JOURNAL ARTICLE

Longitudinal association of sleep-disordered breathing and nondipping of nocturnal blood pressure in the Wisconsin Sleep Cohort Study

Khin Mae Hla, Terry Young, Laurel Finn, Paul E Peppard, Mariana Szklo-Coxe, Maryan Stubbs
Sleep 2008, 31 (6): 795-800
18548823

STUDY OBJECTIVES: The association of sleep-disordered breathing (SDB) and blunting of normal nocturnal lowering of blood pressure (BP) (nondipping) has only been examined cross-sectionally. The purpose of this study is to investigate whether SDB is prospectively associated with nondipping.
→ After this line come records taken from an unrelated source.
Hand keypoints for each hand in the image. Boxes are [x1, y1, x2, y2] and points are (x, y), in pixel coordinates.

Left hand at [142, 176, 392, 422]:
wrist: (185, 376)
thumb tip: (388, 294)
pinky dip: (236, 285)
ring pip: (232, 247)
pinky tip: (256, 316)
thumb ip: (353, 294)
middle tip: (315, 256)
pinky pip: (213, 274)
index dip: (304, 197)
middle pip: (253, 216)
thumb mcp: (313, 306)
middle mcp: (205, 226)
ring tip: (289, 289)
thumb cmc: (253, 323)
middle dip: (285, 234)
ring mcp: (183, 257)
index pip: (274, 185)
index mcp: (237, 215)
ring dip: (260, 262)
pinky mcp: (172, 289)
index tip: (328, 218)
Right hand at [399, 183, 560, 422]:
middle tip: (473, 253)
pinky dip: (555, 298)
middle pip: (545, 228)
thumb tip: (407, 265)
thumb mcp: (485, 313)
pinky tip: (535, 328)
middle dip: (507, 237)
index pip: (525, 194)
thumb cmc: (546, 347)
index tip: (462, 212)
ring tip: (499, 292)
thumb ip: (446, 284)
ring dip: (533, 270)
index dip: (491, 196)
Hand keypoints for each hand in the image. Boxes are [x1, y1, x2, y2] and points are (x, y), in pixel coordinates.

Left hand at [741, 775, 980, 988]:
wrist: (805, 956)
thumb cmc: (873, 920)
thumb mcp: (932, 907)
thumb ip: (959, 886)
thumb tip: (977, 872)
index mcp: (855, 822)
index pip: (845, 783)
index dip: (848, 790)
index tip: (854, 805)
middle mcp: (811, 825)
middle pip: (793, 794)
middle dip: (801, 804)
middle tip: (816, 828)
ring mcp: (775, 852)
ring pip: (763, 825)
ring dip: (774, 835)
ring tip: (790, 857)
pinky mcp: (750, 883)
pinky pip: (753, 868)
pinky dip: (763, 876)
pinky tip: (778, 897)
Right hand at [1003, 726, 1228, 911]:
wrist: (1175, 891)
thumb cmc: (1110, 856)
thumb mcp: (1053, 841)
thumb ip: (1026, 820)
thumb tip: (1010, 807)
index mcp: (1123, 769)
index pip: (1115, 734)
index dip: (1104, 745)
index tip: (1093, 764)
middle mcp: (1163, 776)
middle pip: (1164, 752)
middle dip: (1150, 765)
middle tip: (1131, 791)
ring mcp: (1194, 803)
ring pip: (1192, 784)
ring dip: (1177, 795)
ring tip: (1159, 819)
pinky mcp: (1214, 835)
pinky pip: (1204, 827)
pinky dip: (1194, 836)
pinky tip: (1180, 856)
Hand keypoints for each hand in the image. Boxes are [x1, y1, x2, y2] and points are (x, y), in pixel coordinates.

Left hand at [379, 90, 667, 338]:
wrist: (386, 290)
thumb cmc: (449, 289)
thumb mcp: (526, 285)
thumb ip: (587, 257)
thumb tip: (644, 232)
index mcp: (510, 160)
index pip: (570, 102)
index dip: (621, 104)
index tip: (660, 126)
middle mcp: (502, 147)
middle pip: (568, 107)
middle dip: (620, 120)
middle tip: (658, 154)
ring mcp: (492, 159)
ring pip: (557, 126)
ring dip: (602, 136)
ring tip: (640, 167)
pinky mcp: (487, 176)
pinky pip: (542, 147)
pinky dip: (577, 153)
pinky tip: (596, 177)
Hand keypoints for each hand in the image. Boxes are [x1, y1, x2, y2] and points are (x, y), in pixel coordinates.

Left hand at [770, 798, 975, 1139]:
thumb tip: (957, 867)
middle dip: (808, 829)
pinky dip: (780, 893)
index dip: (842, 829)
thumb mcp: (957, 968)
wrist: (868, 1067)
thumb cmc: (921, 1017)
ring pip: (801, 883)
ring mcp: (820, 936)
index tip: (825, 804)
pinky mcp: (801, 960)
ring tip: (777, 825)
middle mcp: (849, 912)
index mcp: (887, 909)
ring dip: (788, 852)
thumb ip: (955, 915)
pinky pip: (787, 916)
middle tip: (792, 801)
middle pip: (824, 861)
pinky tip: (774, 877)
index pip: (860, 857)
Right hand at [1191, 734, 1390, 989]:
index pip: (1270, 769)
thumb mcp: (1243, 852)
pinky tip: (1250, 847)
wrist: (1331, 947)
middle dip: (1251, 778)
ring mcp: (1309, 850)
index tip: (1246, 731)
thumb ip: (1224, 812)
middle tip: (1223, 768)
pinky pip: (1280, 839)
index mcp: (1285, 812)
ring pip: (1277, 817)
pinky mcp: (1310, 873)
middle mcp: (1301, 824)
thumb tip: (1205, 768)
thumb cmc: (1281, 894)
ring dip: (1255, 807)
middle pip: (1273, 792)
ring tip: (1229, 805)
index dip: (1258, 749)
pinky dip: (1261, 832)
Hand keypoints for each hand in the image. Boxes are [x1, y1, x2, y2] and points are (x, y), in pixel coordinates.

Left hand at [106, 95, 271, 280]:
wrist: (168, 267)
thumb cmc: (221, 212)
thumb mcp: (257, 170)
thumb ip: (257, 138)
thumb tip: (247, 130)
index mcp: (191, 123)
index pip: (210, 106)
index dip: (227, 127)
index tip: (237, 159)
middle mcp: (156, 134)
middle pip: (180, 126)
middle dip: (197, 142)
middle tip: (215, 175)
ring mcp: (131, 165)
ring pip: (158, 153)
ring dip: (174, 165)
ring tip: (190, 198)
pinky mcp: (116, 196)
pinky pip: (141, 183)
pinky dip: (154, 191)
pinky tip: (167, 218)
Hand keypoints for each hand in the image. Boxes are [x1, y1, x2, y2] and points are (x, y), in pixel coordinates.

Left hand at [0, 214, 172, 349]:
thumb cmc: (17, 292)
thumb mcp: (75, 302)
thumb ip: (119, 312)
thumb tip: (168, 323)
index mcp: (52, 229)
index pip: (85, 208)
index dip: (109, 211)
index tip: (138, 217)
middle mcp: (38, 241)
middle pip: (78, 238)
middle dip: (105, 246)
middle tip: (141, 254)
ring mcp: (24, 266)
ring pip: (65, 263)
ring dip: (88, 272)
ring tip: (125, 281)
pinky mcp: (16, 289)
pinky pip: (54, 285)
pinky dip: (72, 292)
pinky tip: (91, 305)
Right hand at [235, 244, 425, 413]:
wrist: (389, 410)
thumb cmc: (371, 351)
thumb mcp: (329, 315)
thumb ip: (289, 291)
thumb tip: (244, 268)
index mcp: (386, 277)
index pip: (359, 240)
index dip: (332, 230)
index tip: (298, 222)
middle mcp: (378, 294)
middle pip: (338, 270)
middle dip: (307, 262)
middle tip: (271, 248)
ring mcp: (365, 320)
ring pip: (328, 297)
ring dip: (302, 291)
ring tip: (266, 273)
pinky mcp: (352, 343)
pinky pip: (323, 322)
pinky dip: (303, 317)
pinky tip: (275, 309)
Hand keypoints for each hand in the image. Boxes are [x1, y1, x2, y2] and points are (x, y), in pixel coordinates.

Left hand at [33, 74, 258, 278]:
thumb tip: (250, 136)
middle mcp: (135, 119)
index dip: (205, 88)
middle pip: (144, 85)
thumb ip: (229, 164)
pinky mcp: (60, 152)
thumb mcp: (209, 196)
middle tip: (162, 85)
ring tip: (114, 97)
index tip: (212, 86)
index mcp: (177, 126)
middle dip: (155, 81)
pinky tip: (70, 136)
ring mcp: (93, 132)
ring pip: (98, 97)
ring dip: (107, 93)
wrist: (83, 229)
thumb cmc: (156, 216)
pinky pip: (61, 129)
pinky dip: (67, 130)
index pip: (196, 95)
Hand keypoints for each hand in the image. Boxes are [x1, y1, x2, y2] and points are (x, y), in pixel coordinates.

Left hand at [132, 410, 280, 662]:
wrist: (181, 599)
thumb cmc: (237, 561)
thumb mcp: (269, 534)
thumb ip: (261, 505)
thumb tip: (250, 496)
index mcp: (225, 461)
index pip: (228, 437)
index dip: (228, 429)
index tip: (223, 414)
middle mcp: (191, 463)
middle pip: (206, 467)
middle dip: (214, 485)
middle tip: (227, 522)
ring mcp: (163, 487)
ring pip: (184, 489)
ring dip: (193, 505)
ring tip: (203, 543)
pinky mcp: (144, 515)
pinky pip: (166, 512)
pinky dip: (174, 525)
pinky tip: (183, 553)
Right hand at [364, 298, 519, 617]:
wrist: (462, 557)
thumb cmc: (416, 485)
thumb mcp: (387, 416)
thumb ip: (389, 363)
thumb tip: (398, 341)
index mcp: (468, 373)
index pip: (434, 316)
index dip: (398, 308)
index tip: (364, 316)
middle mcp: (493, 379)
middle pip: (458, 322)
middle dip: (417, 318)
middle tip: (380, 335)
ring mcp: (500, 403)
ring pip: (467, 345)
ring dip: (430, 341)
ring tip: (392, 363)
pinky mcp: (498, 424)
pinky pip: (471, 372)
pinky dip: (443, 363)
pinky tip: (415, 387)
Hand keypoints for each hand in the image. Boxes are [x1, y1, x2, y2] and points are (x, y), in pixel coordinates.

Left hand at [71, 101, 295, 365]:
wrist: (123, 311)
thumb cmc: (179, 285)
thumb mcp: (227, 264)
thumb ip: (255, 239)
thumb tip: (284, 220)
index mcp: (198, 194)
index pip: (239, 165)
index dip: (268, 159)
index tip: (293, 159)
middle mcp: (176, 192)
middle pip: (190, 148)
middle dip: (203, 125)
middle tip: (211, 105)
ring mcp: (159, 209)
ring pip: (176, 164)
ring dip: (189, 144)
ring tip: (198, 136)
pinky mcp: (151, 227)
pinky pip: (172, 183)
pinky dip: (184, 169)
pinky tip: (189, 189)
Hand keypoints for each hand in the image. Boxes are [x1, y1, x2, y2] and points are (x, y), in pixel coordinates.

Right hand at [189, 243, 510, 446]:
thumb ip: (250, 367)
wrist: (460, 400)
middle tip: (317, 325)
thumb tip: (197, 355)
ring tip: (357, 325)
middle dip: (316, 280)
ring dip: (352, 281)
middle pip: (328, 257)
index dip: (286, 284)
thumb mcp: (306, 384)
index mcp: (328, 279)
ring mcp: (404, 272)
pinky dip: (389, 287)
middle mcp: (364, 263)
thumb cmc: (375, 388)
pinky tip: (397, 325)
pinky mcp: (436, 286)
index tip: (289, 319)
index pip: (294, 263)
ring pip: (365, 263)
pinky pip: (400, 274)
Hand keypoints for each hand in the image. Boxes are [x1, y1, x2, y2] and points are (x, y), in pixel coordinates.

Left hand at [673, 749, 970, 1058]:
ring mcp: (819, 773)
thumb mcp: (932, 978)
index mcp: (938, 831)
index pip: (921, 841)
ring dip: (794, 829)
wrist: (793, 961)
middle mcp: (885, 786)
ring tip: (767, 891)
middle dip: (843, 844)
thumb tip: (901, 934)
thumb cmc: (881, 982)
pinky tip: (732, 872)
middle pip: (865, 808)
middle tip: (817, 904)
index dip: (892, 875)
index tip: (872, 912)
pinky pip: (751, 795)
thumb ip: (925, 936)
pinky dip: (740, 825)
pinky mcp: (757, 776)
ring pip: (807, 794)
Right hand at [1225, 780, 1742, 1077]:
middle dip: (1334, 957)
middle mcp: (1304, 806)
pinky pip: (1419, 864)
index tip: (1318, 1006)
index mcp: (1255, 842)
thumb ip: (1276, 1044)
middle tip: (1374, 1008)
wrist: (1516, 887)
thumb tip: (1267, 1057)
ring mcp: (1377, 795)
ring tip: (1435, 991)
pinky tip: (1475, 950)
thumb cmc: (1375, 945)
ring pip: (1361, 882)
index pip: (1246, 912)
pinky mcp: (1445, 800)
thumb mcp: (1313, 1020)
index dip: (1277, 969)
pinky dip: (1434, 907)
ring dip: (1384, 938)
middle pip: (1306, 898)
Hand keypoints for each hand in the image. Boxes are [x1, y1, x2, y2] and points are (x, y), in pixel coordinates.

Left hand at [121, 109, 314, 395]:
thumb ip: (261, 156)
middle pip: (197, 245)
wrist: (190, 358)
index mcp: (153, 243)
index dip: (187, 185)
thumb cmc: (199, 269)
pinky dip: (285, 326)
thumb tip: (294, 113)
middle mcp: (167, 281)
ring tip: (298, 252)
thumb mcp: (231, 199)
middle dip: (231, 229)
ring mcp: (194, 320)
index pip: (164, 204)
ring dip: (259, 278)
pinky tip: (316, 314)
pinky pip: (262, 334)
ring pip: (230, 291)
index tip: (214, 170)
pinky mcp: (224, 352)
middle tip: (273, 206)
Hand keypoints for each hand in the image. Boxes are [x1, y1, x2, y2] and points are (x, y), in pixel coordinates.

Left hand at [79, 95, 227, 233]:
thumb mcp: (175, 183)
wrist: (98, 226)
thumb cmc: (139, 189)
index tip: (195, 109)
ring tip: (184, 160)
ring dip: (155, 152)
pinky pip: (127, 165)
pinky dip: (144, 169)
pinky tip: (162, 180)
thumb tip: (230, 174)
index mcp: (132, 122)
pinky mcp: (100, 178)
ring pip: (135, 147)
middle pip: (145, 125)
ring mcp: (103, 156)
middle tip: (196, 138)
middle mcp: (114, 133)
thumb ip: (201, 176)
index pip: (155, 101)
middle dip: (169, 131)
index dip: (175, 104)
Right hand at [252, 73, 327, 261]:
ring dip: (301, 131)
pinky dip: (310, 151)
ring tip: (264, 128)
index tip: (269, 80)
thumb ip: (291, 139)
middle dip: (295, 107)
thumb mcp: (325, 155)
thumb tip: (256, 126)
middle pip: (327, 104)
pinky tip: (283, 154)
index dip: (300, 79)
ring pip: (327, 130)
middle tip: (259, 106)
METHODS: The longitudinal association between SDB and incident nondipping was examined in a subsample of 328 adults enrolled in the Wisconsin Sleep Cohort Study who completed 2 or more 24-hour ambulatory BP studies over an average of 7.2 years of follow-up. SDB identified by baseline in-laboratory polysomnography was defined by apnea-hypopnea index (AHI) categories. Systolic and diastolic nondipping was defined by systolic and diastolic sleep-wake BP ratios > 0.9. All models were adjusted for age, sex, body mass index at baseline and follow-up, smoking, alcohol consumption, hypertension, sleep time, length of follow-up time, and antihypertensive medication use.

RESULTS: There was a dose-response increased odds of developing systolic nondipping in participants with SDB. The adjusted odds ratios (95% confidence interval) of incident systolic nondipping for baseline AHI 5 to < 15 and AHI > or = 15, versus AHI < 5, were 3.1 (1.3-7.7) and 4.4 (1.2-16.3), respectively (P trend = 0.006). The adjusted odds ratios (95% confidence interval) of incident diastolic nondipping for corresponding SDB categories were not statistically significant: 2.0 (0.8-5.6) and 1.3 (0.2-7.1).

CONCLUSIONS: Our longitudinal findings of a dose-response increase in development of systolic nondipping of BP with severity of SDB at baseline in a population-based sample provide evidence consistent with a causal link. Nocturnal systolic nondipping may be a mechanism by which SDB contributes to increased cardiovascular disease.